---------- Information provided
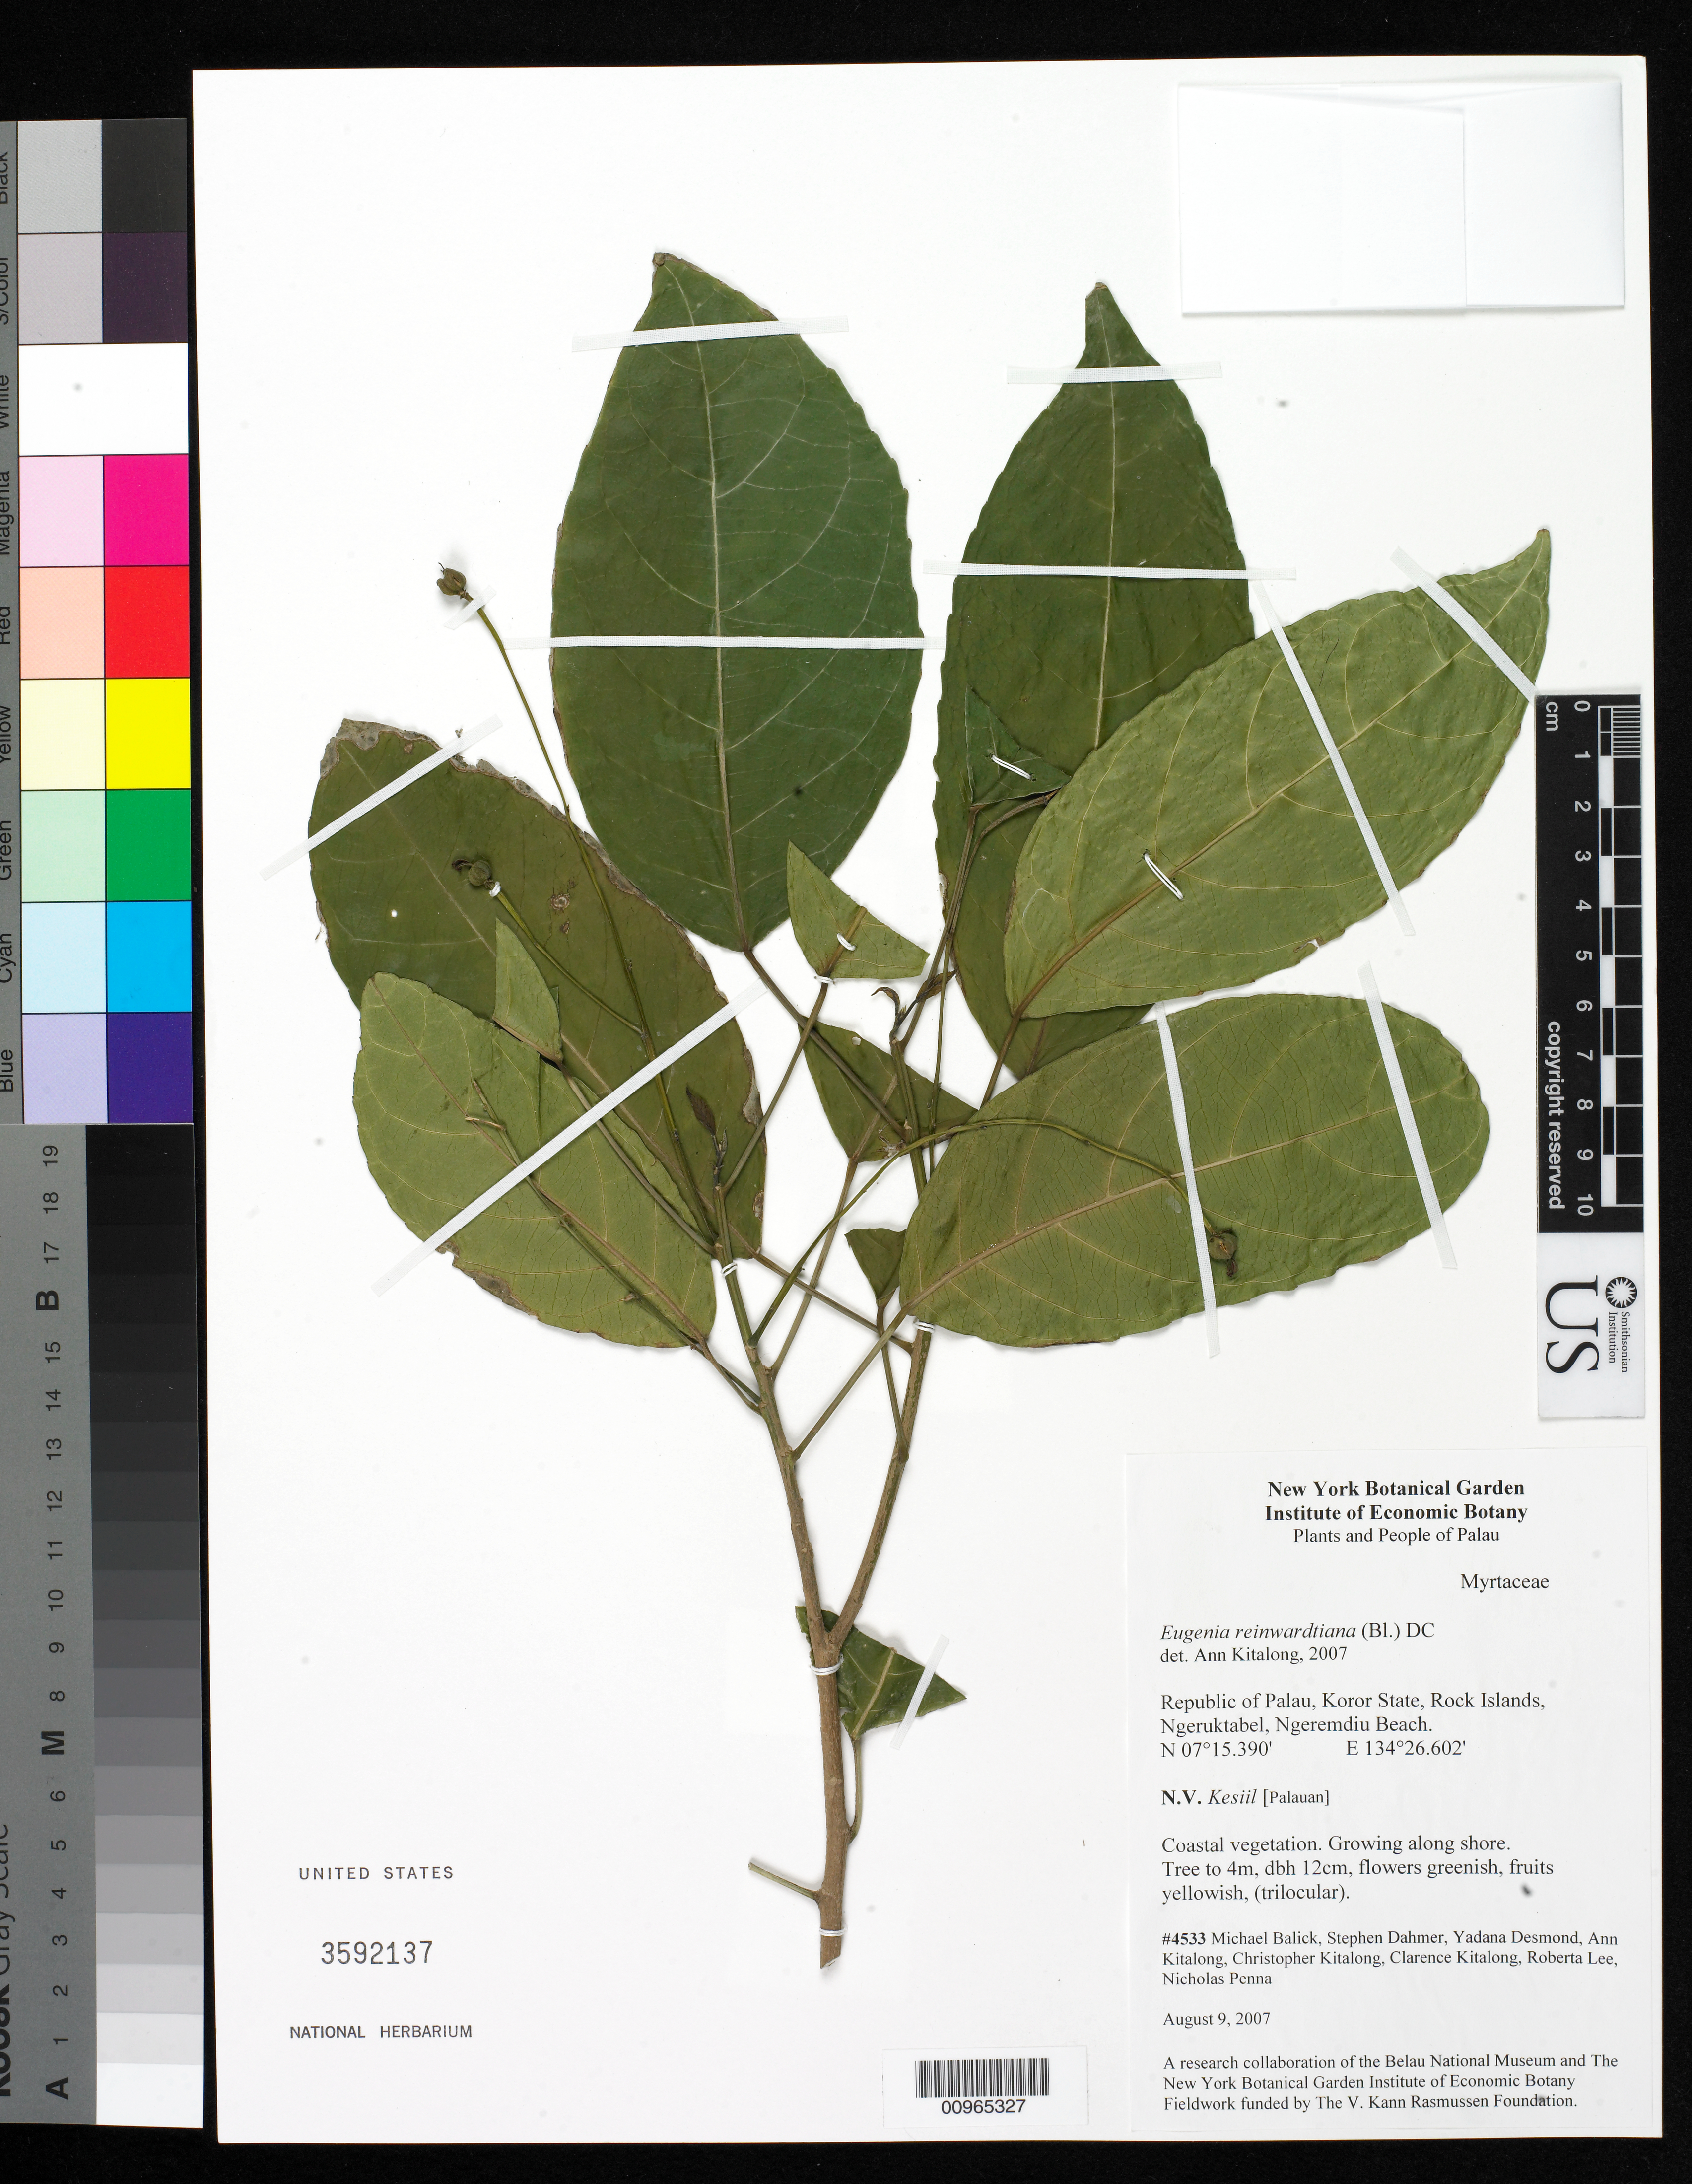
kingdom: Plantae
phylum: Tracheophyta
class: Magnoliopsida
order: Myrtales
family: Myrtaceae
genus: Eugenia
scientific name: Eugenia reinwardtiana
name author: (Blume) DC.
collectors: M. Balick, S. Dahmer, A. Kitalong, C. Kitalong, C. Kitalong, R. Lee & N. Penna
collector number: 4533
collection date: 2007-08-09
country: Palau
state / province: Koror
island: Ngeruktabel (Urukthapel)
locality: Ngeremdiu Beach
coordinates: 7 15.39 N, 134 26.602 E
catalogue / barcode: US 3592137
--------------------
---------- Information provided
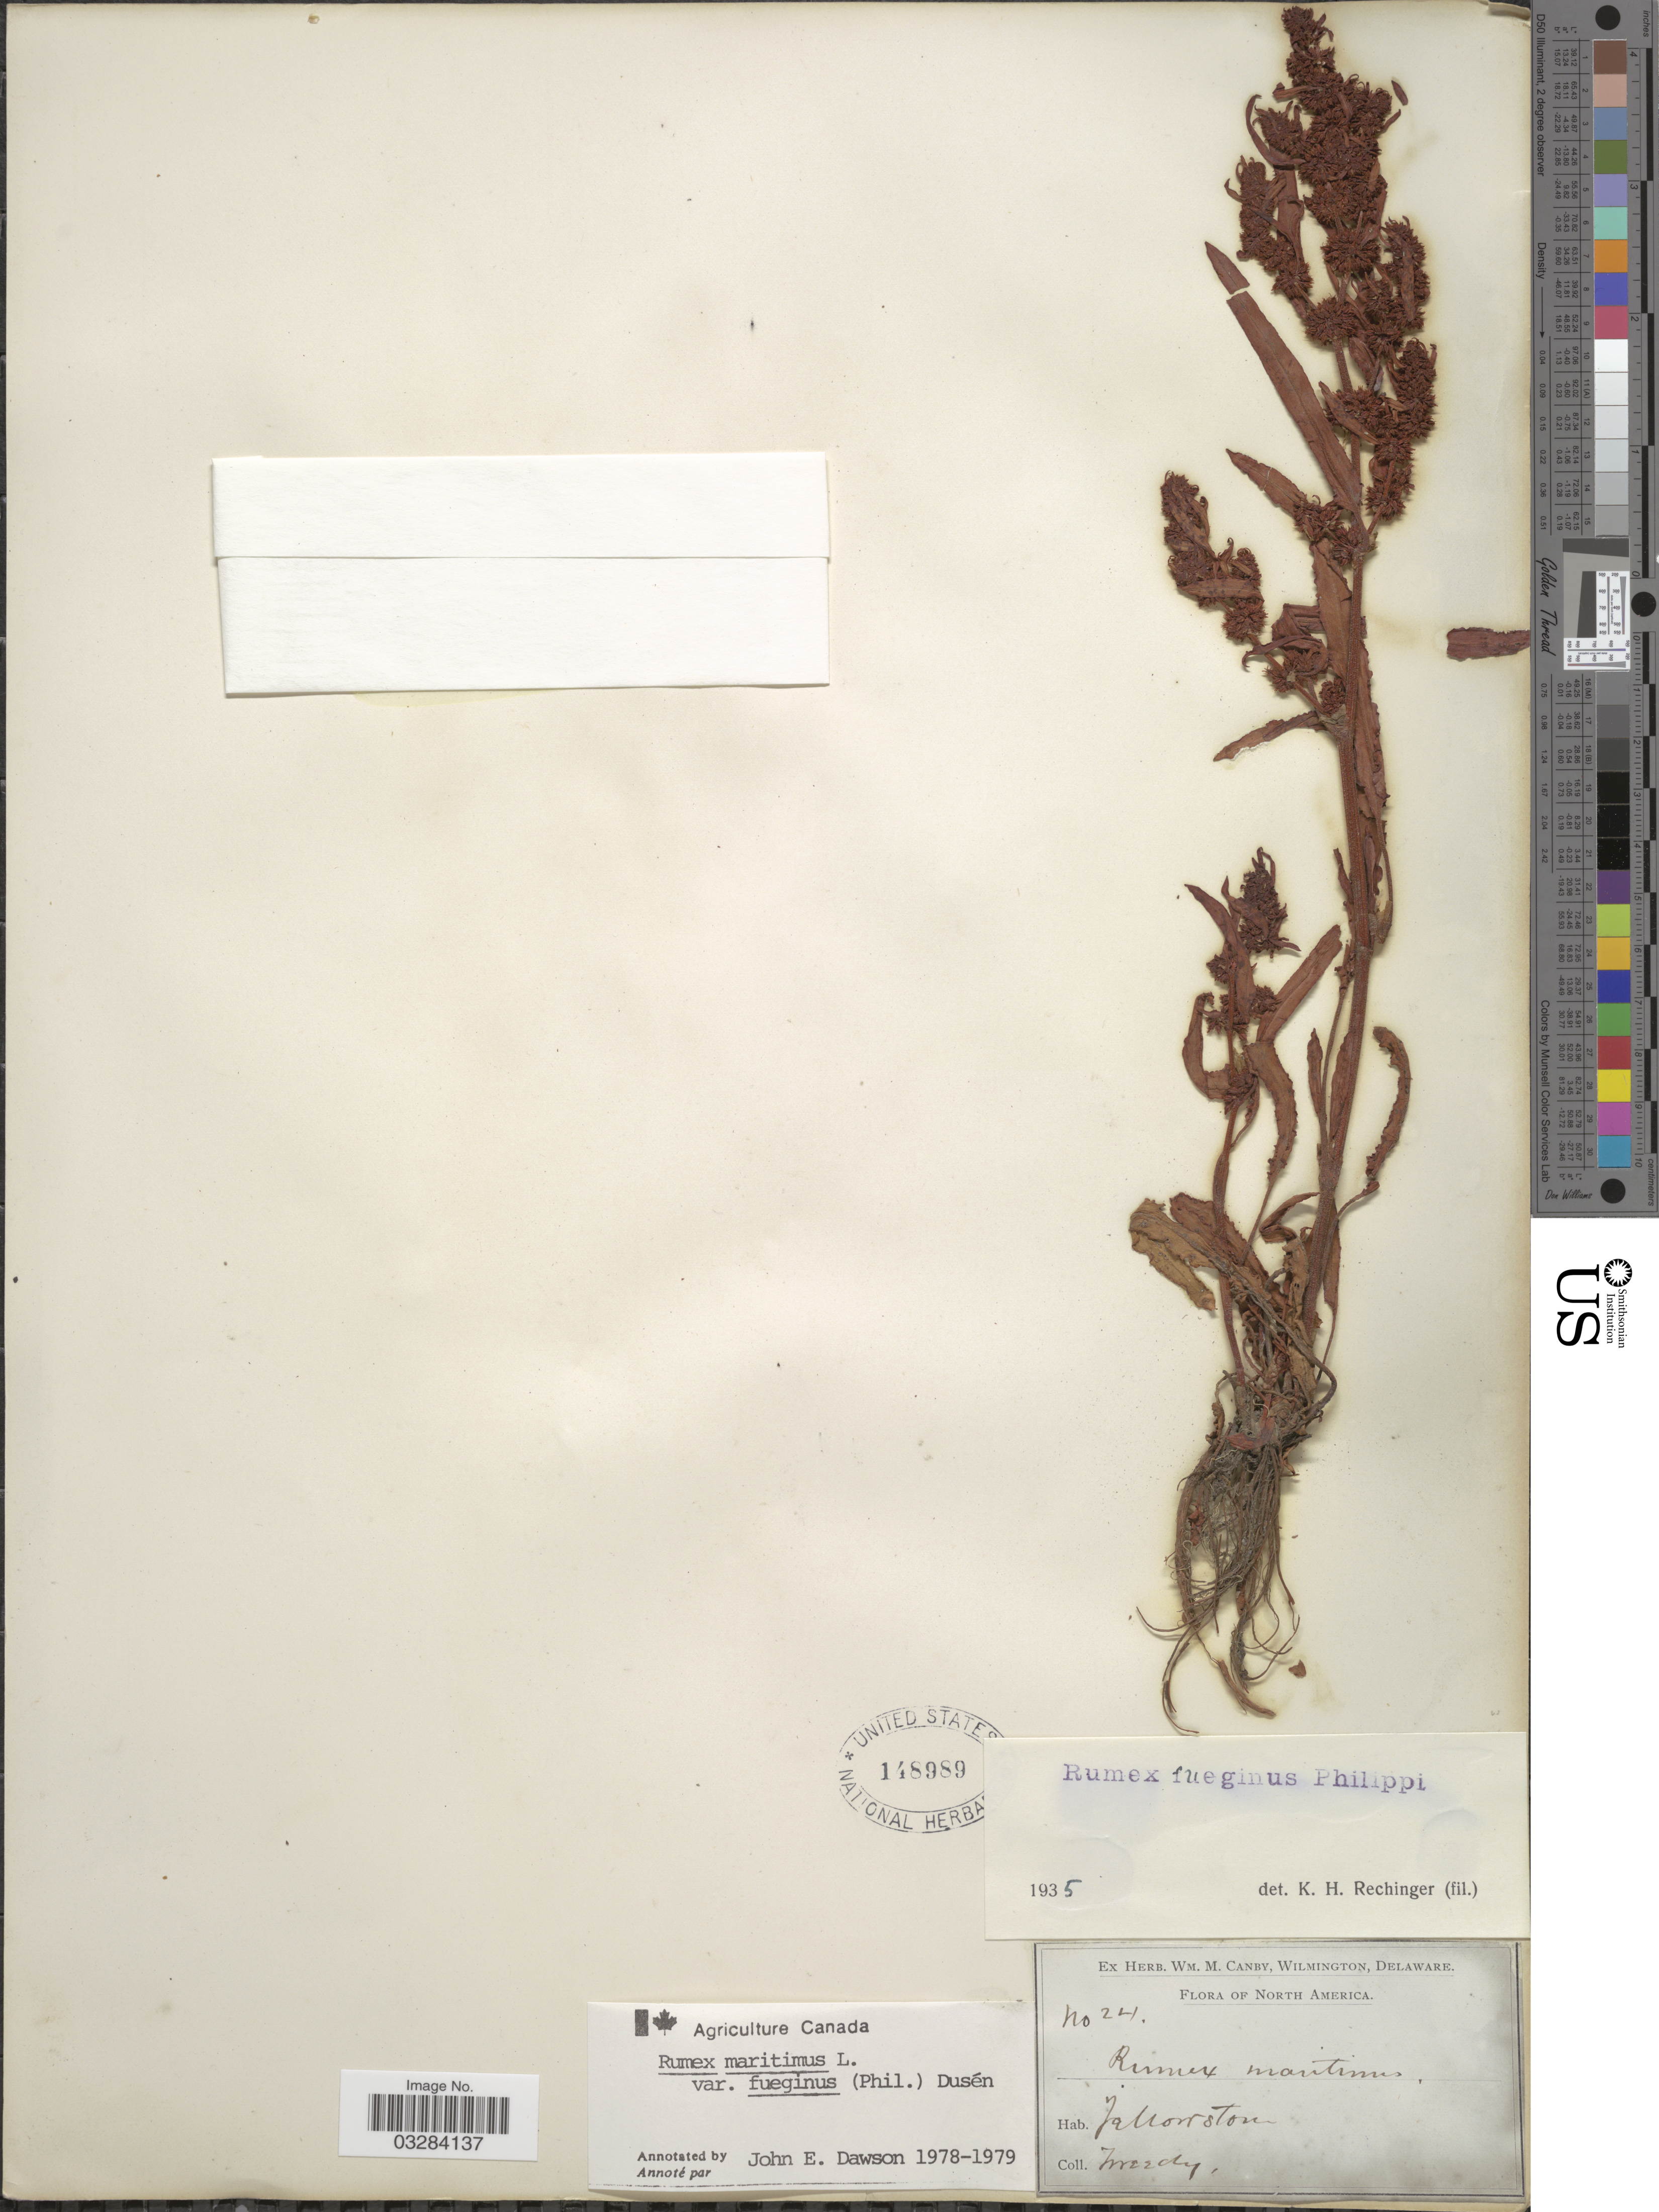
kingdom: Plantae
--------------------
● What the task asks:
Copy the lines from the records word for word, starting with the line that contains "scientific name: Eugenia reinwardtiana" and ending with the line that contains "coordinates: 7 15.39 N, 134 26.602 E", with both of those lines included.

● Answer to the task:
scientific name: Eugenia reinwardtiana
name author: (Blume) DC.
collectors: M. Balick, S. Dahmer, A. Kitalong, C. Kitalong, C. Kitalong, R. Lee & N. Penna
collector number: 4533
collection date: 2007-08-09
country: Palau
state / province: Koror
island: Ngeruktabel (Urukthapel)
locality: Ngeremdiu Beach
coordinates: 7 15.39 N, 134 26.602 E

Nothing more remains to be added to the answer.